Für einen optimalen Betrieb Ihres Heizkörpers sollten Sie die Anlage jedes Jahr reinigen. Dabei wird die Luft aus den Rohren entfernt und eine gute Wasserzirkulation im Kühler gefördert. Um Energie zu sparen und die Kosten zu senken, können Sie sich für einen Niedertemperatur-Heizkörper entscheiden, der weniger Energie aus dem Kessel verbraucht.

Sie können Ihren Warmwasser-Heizkörper auch mit Thermostat-Armaturen oder Köpfen ausrüsten, um die Raumtemperatur und damit Ihren Energieverbrauch zu regeln.

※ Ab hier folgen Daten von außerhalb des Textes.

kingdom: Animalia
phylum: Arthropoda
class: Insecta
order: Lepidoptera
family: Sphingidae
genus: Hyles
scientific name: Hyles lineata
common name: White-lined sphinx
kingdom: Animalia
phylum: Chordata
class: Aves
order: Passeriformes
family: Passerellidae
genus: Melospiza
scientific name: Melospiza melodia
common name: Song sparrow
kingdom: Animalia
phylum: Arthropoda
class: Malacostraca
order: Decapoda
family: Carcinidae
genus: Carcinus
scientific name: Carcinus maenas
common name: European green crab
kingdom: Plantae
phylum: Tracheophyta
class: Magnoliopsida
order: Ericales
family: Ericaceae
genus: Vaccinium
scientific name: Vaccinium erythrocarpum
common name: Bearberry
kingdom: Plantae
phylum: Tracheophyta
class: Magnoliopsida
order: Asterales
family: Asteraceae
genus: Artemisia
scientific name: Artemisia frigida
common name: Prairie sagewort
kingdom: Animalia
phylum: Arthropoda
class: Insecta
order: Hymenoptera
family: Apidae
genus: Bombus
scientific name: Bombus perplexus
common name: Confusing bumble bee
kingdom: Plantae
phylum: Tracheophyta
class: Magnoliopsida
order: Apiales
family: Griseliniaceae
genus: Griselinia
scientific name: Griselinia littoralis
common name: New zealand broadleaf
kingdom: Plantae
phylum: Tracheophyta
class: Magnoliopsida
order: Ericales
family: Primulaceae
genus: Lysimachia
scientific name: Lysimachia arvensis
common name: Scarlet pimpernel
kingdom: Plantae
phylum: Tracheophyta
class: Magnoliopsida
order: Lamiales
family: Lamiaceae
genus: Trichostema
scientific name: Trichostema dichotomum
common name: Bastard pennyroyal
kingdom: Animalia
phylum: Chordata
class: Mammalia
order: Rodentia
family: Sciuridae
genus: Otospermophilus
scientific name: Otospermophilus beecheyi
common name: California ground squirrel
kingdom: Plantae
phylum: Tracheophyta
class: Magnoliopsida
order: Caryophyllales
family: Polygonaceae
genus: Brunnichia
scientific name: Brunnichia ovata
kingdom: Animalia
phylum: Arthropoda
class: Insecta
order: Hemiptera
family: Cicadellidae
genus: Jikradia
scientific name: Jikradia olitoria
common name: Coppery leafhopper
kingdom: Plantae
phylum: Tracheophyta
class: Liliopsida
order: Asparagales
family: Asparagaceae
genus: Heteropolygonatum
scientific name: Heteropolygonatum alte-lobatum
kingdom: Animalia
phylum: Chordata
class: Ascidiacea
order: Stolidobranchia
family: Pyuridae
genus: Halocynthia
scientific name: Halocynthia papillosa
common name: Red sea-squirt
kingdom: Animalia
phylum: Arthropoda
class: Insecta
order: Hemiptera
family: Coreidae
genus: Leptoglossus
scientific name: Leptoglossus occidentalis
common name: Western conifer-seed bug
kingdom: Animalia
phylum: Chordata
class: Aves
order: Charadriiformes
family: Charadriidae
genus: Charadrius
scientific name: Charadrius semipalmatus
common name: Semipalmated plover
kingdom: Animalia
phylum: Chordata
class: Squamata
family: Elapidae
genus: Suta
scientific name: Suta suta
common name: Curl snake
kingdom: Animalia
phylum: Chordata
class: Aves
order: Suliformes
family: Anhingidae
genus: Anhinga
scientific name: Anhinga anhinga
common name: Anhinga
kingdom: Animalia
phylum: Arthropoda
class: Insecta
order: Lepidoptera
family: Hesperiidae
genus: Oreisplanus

Dadurch ist es möglich, die Temperatur entsprechend der Belegung der Wohnung zu regulieren, während der Abwesenheit weniger zu heizen und gleichzeitig optimalen Komfort zu genießen, wenn Sie zu Hause sind. Mit vernetzten Thermostatköpfen können Sie sogar die Temperatur ferngesteuert regeln. So heizen Sie das Haus nur bei Bedarf und sparen Energie, ohne darüber nachzudenken.

Der Preis eines Heizkörpers für Zentralheizung

Der Preis eines Heizkörpers für eine Zentralheizung variiert je nach gewähltem Sortiment: aus Gusseisen, Stahl oder Aluminiumguss. Die erste Option ist teurer, aber langlebiger als insbesondere ein Stahlheizkörper.

Die Preise liegen in der Regel zwischen 50 und 1000 Euro, je nach Leistung des Heizkörpers und seinem Design. Produkte mit einem besonders originellen Design sind teurer, besonders wenn der Hersteller einen renommierten Designer gewählt hat. Niedrigtemperatur-Heizkörper sind teuer, aber zahlen sich durch Energieeinsparung aus.

Unterschätzen Sie nicht die Installationskosten bei einer kompletten Systemerneuerung und den Preis für den Energieverbrauch, der auch vom gewählten Heizkörpermodell abhängt.